Assignment | Give back exactly the lines of the material below that start at the line containing "- 📺 미디어 스케줄링" and end at the line containing "실시간 폴더 동기화 |", and no others.

[[ Data provided open ]]

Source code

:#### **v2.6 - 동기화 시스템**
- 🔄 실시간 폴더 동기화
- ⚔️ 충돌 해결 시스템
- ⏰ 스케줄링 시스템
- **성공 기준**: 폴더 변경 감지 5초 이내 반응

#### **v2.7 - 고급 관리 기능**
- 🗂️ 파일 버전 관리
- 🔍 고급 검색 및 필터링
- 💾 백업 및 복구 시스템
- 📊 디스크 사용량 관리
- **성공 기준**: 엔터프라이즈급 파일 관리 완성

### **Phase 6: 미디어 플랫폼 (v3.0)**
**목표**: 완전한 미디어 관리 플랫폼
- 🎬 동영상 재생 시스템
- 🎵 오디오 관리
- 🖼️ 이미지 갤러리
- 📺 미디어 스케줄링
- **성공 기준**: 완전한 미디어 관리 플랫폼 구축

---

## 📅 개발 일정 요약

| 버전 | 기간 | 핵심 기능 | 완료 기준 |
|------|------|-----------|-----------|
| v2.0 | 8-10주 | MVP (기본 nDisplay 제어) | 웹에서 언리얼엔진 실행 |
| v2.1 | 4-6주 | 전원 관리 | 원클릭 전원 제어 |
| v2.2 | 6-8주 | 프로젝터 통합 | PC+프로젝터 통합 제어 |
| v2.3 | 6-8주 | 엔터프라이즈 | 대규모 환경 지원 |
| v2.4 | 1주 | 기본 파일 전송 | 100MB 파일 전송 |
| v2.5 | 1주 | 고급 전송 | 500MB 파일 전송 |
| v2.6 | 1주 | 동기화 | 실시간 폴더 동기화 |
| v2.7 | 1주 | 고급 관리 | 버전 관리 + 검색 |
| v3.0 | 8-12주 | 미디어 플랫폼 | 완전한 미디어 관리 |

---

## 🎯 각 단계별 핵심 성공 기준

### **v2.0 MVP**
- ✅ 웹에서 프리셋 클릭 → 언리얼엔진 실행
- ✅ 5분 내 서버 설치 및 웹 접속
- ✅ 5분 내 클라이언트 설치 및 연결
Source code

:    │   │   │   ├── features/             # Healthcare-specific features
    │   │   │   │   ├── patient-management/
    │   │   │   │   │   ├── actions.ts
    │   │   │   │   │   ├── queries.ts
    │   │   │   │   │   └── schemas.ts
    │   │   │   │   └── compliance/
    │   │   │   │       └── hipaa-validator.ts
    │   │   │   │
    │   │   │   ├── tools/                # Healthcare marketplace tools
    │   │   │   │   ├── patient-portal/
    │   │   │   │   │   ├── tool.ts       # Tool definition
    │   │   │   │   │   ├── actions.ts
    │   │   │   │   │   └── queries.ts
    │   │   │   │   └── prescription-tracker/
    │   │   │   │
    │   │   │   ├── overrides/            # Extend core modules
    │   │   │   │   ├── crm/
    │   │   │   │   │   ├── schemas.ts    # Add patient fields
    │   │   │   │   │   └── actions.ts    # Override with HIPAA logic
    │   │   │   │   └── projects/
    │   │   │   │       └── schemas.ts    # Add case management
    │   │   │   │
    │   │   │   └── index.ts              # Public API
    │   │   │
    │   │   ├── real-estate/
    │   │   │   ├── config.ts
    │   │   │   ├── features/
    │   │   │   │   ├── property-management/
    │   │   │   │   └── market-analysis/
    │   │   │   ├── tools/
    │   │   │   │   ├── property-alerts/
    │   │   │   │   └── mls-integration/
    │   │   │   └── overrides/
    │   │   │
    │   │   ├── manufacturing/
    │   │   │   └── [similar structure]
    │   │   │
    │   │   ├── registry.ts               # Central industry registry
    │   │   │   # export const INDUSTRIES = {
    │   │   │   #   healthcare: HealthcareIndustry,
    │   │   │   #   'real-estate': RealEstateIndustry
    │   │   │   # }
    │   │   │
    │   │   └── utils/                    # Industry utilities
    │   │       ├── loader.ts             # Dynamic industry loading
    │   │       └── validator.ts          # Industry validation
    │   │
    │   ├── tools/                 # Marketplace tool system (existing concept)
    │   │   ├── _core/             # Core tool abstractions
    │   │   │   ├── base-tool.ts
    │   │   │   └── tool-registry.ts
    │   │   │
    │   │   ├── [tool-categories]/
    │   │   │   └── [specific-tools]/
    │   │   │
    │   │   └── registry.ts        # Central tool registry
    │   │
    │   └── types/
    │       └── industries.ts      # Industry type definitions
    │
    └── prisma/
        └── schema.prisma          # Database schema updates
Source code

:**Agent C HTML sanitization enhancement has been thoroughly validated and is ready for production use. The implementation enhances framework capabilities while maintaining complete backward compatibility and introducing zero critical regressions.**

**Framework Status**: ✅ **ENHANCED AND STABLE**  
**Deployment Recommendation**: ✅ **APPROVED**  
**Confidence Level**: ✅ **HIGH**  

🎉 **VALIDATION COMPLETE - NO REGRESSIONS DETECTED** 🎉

[[ Data provided closed ]]

Answer to the problem |
- 📺 미디어 스케줄링
- **성공 기준**: 완전한 미디어 관리 플랫폼 구축

---

## 📅 개발 일정 요약

| 버전 | 기간 | 핵심 기능 | 완료 기준 |
|------|------|-----------|-----------|
| v2.0 | 8-10주 | MVP (기본 nDisplay 제어) | 웹에서 언리얼엔진 실행 |
| v2.1 | 4-6주 | 전원 관리 | 원클릭 전원 제어 |
| v2.2 | 6-8주 | 프로젝터 통합 | PC+프로젝터 통합 제어 |
| v2.3 | 6-8주 | 엔터프라이즈 | 대규모 환경 지원 |
| v2.4 | 1주 | 기본 파일 전송 | 100MB 파일 전송 |
| v2.5 | 1주 | 고급 전송 | 500MB 파일 전송 |
| v2.6 | 1주 | 동기화 | 실시간 폴더 동기화 |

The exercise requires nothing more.